Segment Start: Records provided

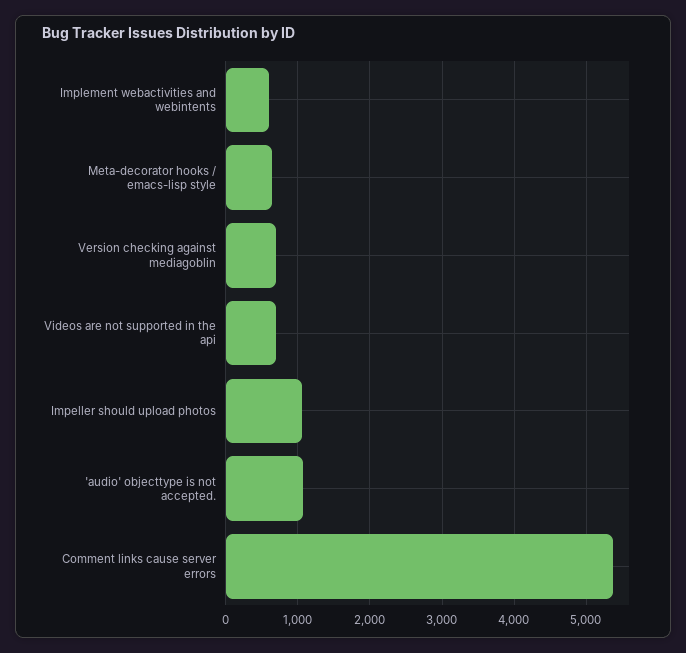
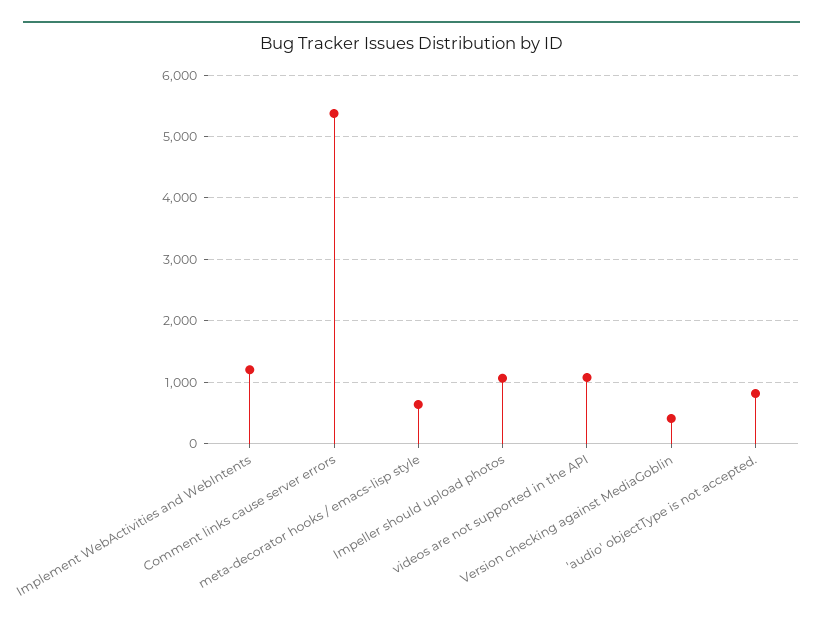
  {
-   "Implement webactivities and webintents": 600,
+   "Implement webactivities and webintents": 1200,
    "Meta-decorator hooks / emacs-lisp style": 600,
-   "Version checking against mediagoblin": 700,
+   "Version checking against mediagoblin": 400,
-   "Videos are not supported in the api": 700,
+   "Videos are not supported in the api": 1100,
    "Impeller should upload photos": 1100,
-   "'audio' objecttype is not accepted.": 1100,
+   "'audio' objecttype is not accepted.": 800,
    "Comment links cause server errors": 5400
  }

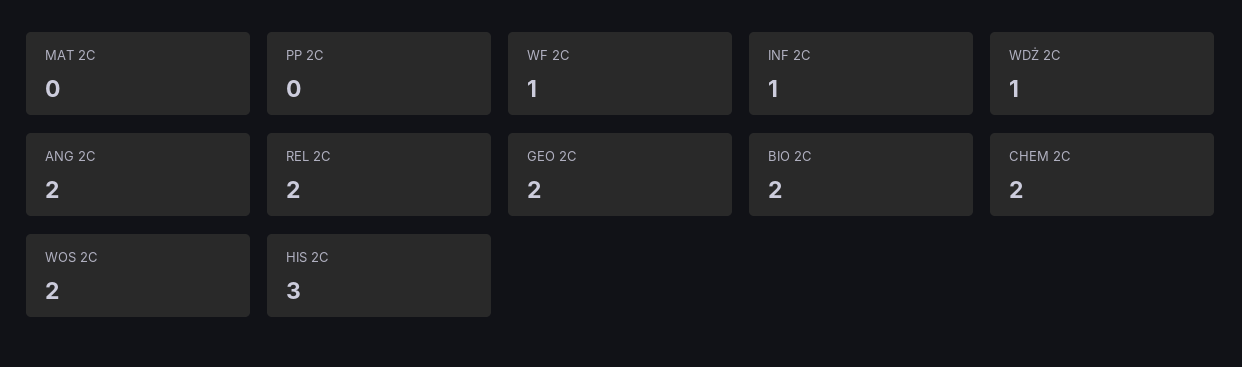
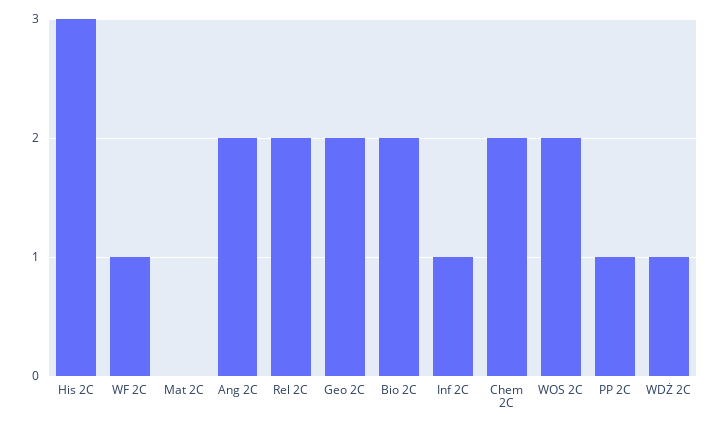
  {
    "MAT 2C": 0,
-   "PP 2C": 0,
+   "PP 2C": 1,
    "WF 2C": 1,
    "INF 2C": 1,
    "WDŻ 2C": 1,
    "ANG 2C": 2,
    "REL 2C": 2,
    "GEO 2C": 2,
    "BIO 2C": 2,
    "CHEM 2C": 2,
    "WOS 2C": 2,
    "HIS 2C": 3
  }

Segment End: Records provided
Segment Start: Records provided

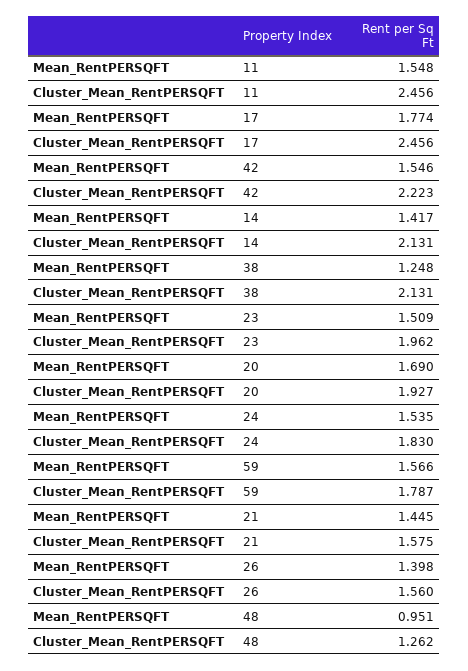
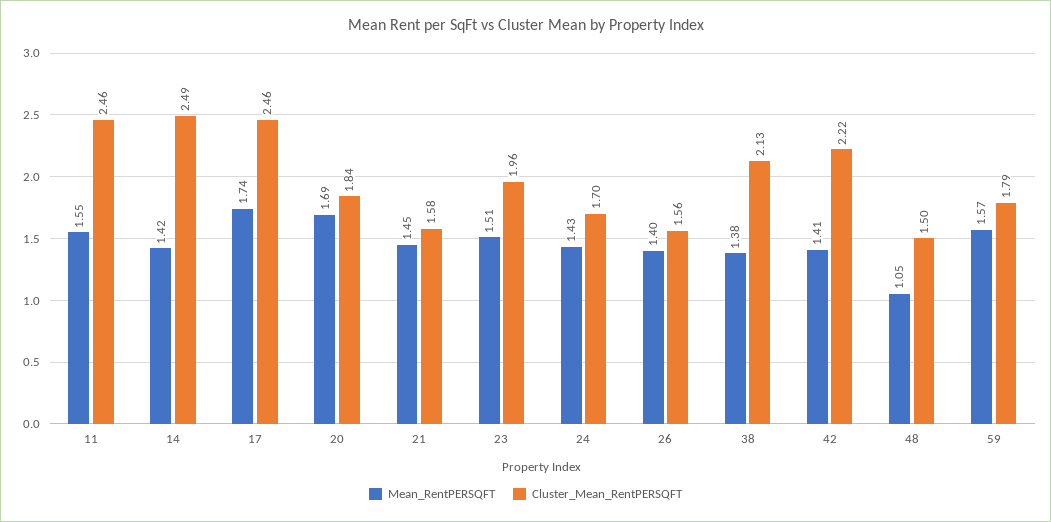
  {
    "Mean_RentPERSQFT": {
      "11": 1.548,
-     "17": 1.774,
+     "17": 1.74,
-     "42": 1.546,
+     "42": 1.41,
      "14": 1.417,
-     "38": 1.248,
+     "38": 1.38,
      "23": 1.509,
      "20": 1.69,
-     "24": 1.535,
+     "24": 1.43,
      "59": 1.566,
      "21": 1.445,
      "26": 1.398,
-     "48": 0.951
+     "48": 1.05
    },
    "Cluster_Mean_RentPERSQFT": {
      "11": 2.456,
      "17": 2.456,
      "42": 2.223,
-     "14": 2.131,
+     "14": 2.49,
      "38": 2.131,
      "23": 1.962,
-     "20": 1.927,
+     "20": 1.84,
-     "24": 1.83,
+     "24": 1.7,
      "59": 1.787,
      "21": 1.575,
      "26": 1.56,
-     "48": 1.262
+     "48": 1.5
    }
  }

Segment End: Records provided
Segment Start: Records provided

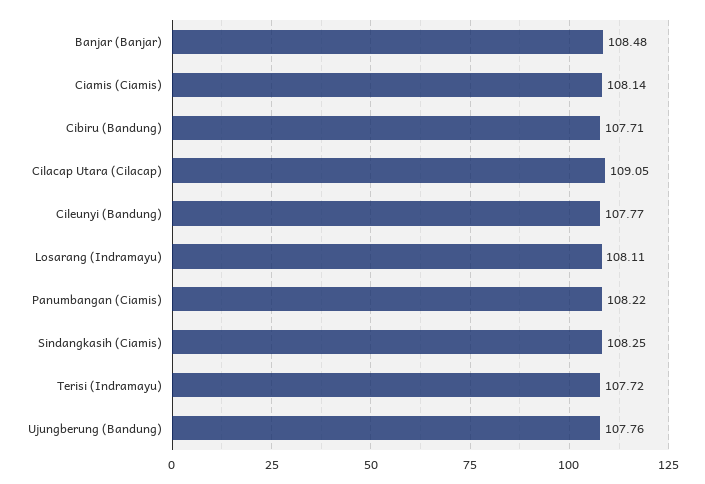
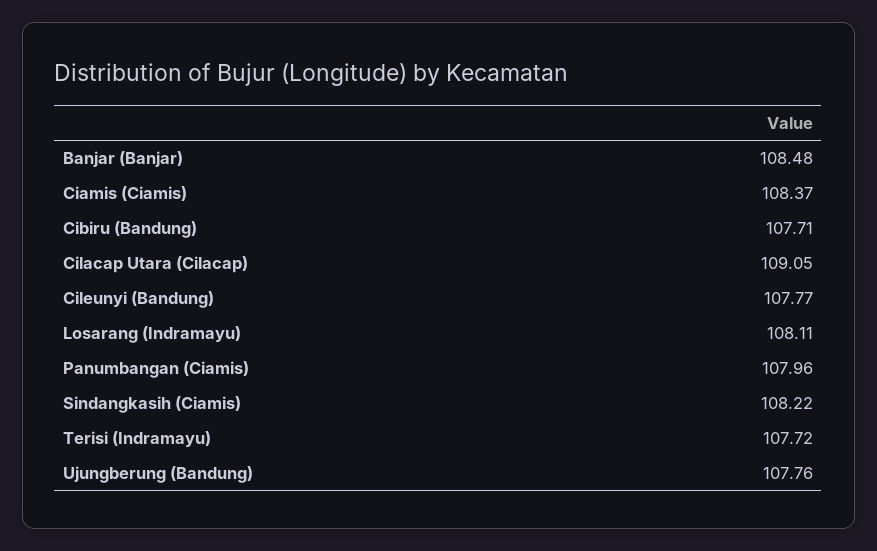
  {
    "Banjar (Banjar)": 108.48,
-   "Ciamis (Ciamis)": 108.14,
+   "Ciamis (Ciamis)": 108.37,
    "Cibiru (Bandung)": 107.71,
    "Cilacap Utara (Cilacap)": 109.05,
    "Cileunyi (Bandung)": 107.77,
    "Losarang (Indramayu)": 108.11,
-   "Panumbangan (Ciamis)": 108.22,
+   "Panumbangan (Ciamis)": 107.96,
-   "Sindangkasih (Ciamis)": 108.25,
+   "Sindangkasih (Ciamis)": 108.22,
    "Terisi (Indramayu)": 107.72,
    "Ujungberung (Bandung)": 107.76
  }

Segment End: Records provided

Pick out each line above that includes "Panumbangan" and show it.

* _Solved problem_:
-   "Panumbangan (Ciamis)": 108.22,
+   "Panumbangan (Ciamis)": 107.96,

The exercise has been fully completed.